### Work to be completed
Return, from the material below, each line in which "time" occurs.

### Information provided
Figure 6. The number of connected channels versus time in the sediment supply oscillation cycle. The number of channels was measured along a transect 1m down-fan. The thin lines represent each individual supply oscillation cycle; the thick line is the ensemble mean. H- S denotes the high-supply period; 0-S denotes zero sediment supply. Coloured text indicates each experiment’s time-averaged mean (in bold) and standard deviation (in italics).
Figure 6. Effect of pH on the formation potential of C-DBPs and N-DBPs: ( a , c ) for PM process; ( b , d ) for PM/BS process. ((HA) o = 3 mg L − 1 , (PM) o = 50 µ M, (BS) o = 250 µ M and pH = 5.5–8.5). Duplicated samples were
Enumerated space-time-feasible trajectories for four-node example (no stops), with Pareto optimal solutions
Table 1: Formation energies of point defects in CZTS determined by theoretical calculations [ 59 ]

### Written answer
Figure 6. The number of connected channels versus time in the sediment supply oscillation cycle. The number of channels was measured along a transect 1m down-fan. The thin lines represent each individual supply oscillation cycle; the thick line is the ensemble mean. H- S denotes the high-supply period; 0-S denotes zero sediment supply. Coloured text indicates each experiment’s time-averaged mean (in bold) and standard deviation (in italics).
Enumerated space-time-feasible trajectories for four-node example (no stops), with Pareto optimal solutions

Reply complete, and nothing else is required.